What you have to do: Restate the records below word for word, and omit the images they hold.

START Record excerpts

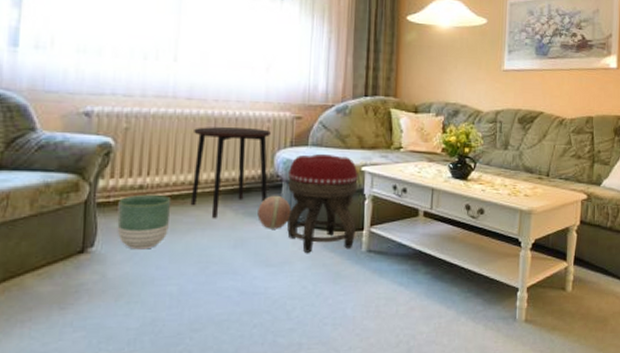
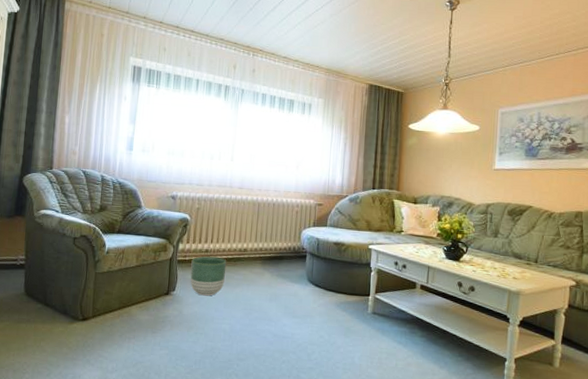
side table: present [190,127,271,218] -> none [240,209,299,277]
ball: present [257,195,291,229] -> none [287,263,313,289]
footstool: present [287,154,358,253] -> none [309,233,366,310]

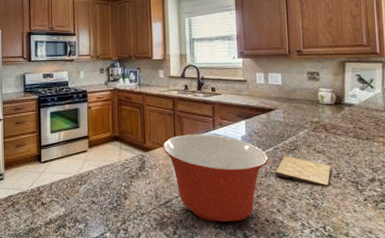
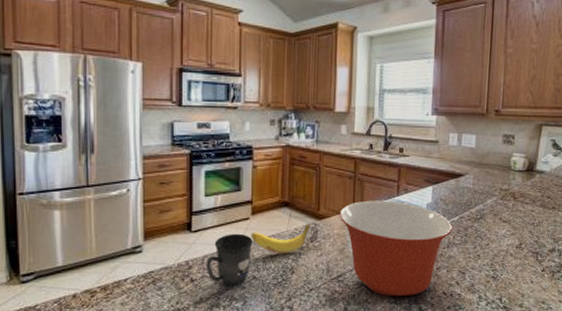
mug: none [53,164,91,210] -> present [206,233,253,286]
banana: none [89,154,139,182] -> present [250,223,311,254]
cutting board: present [274,156,332,187] -> none [457,225,515,258]

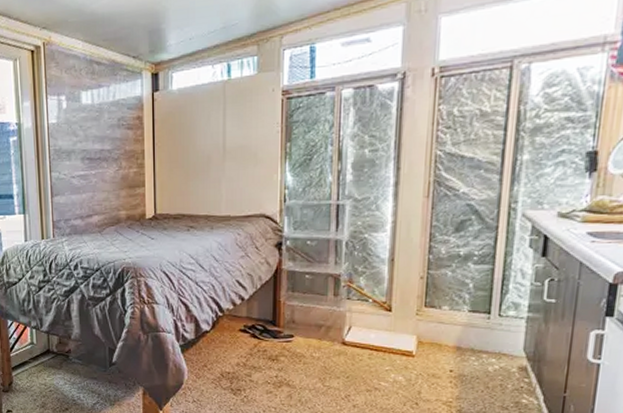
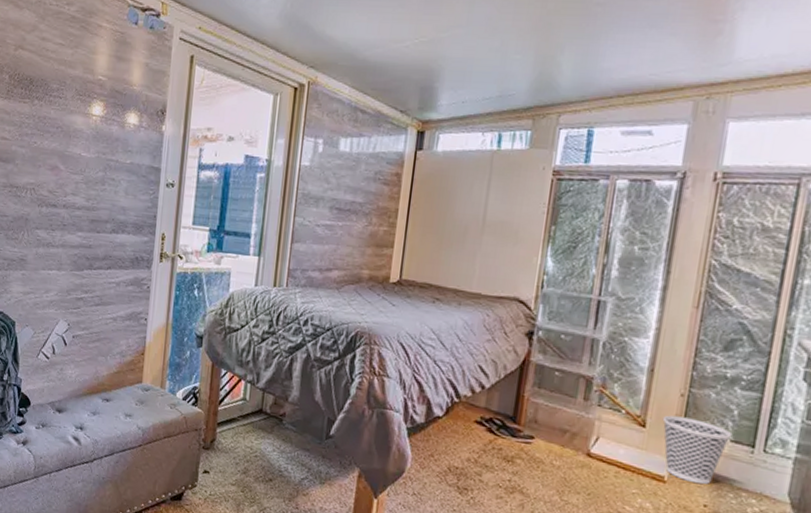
wastebasket: none [406,297,470,353] -> present [662,415,733,485]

END Record excerpts

Task solution:
side table: present [190,127,271,218] -> none [240,209,299,277]
ball: present [257,195,291,229] -> none [287,263,313,289]
footstool: present [287,154,358,253] -> none [309,233,366,310]

mug: none [53,164,91,210] -> present [206,233,253,286]
banana: none [89,154,139,182] -> present [250,223,311,254]
cutting board: present [274,156,332,187] -> none [457,225,515,258]

wastebasket: none [406,297,470,353] -> present [662,415,733,485]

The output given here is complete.